### WHAT IS BEING ASKED
Scan the entries that follow and copy out every line containing "Costo".

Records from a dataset

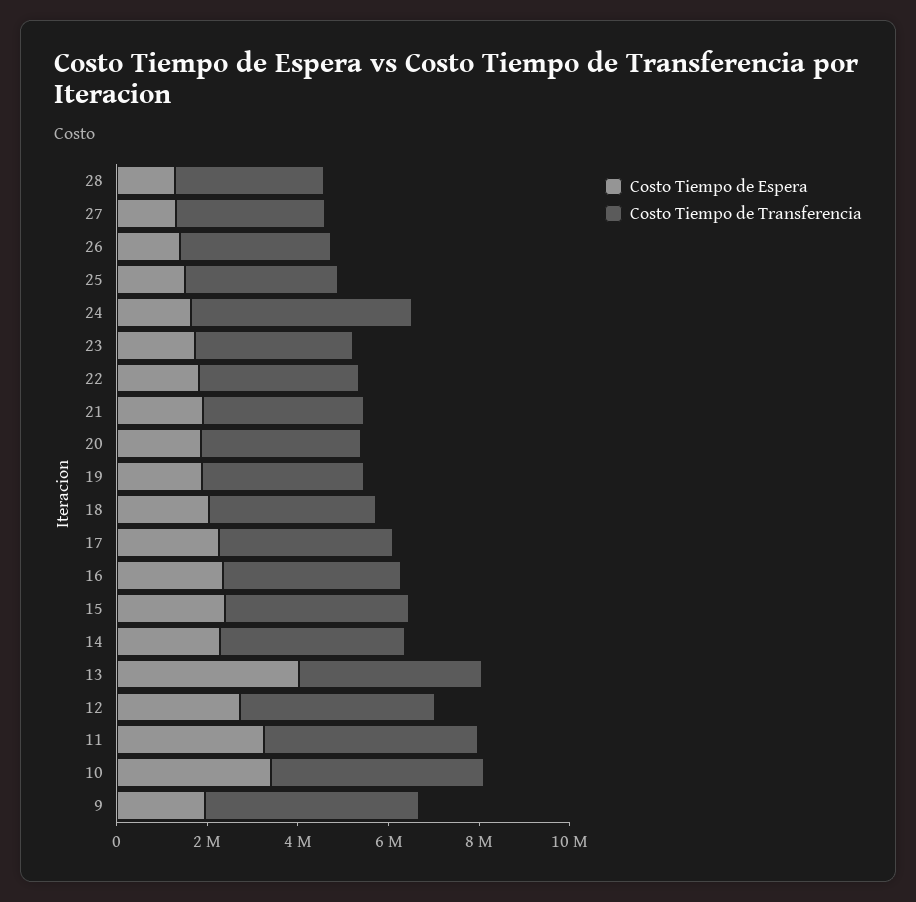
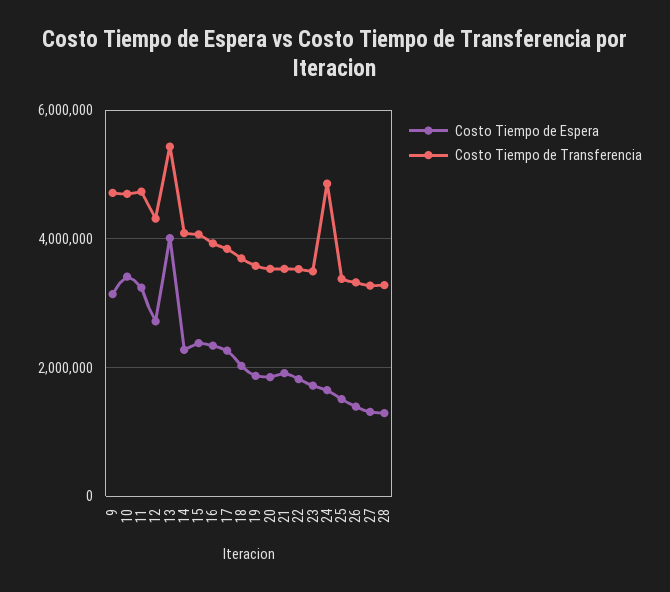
  {
    "Costo Tiempo de Espera": {
      "28": 1200000,
      "27": 1400000,
      "26": 1400000,
      "25": 1600000,
      "24": 1600000,
      "23": 1800000,
      "22": 1800000,
      "21": 2000000,
      "20": 1800000,
      "19": 1800000,
      "18": 2000000,
      "17": 2200000,
      "16": 2400000,
      "15": 2400000,
      "14": 2200000,
      "13": 4000000,
      "12": 2800000,
      "11": 3200000,
      "10": 3400000,
-     "9": 2000000
+     "9": 3200000
    },
    "Costo Tiempo de Transferencia": {
      "28": 3200000,
      "27": 3200000,
      "26": 3400000,
      "25": 3400000,
      "24": 4800000,
      "23": 3400000,
      "22": 3600000,
      "21": 3600000,
      "20": 3600000,
      "19": 3600000,
      "18": 3600000,
      "17": 3800000,
      "16": 4000000,
      "15": 4000000,
      "14": 4000000,
-     "13": 4000000,
+     "13": 5400000,
      "12": 4400000,
      "11": 4800000,
      "10": 4600000,
      "9": 4800000
    }
  }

### YOUR RESPONSE
    "Costo Tiempo de Espera": {
    "Costo Tiempo de Transferencia": {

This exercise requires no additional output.